There are a number of universities that conduct annual intergroup dialogues following the model of the University of Michigan, including the University of Maryland College Park, University of Washington, the University of Massachusetts at Amherst, Occidental College, Arizona State and Mount Holyoke College. Under this model, the aim is for participants to construct new meanings together, build alliances, and move to action. Intergroup dialogue differs from other diversity education programs because it focuses on both the cognitive and affective dimensions.

Two trained facilitators from varying identity groups facilitate the dialogue. The facilitators are trained in the following areas: self awareness, including awareness of their own social identity in the context of systems of domination/privilege and of oppression/exclusion; knowledge of the groups involved in the dialogue; group process; and community building.

Transformational Social Therapy

Charles Rojzman, a renowned French social psychologist, author, and international consultant, invented Transformational Social Therapy twenty years ago as a method for transforming institutions by helping people address the hatred and violence that separate them and prevent them from working together. The Charles Rojzman Institute has done extensive work in resolving intergroup violence and conflicts in France, Rwanda, Chechnya, and Israel. The main goal of TST, which begins with group dialogues and leads to transformative action, is to foster the practice and theory of healthy multicultural democracies by building relationships between individuals and groups.

TST is oriented to community problem-solving, particularly where groups are divided and problems appear intractable. The TST group building process allows participants to express their emotions, feel sufficiently safe to come into non-violent conflict, share information, and engage in transformative action on problems that affect them.

The transformation of violence into conflict is a key aspect of TST. Violence, defined as the denial of the humanity of the other, is a pathological accommodation to fears that arise from a confluence of societal, institutional, and personal factors.
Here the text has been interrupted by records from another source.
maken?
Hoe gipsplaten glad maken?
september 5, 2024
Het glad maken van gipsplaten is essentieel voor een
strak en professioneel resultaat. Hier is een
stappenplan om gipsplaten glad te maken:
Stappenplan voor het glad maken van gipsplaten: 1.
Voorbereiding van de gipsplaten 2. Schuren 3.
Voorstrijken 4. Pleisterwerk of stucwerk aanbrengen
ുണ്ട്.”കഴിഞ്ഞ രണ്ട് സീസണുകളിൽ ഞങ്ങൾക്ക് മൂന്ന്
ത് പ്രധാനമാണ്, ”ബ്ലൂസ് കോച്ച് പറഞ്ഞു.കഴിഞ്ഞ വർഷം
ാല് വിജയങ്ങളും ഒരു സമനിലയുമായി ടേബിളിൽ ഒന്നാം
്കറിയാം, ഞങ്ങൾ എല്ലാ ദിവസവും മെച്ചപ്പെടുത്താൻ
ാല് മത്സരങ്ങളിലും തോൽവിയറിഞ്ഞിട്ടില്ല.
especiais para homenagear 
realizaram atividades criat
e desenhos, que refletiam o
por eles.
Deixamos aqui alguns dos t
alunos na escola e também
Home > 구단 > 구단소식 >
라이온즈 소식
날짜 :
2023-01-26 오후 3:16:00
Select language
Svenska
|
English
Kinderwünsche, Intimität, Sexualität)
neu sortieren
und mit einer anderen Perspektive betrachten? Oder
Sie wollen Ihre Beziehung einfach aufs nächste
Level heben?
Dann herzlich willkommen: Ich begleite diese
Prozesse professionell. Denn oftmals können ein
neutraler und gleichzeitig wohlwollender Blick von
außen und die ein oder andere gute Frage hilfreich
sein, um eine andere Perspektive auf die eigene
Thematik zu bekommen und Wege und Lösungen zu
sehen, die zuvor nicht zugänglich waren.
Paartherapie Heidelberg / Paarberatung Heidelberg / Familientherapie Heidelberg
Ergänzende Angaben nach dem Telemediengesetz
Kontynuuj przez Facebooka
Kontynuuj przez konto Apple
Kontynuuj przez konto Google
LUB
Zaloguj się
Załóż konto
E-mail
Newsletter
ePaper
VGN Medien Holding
This kind of violence prevents people from living, working, and problem solving together and provides support for fear-based authoritarian and extremist perspectives. The group process enables participants to move from blaming others to taking collective responsibility for the problems they face.  The ability to come into conflict, without the usual “masks”, enables participants to take collective responsibility for the problems they face and put on the table what they know about particular issues or problems.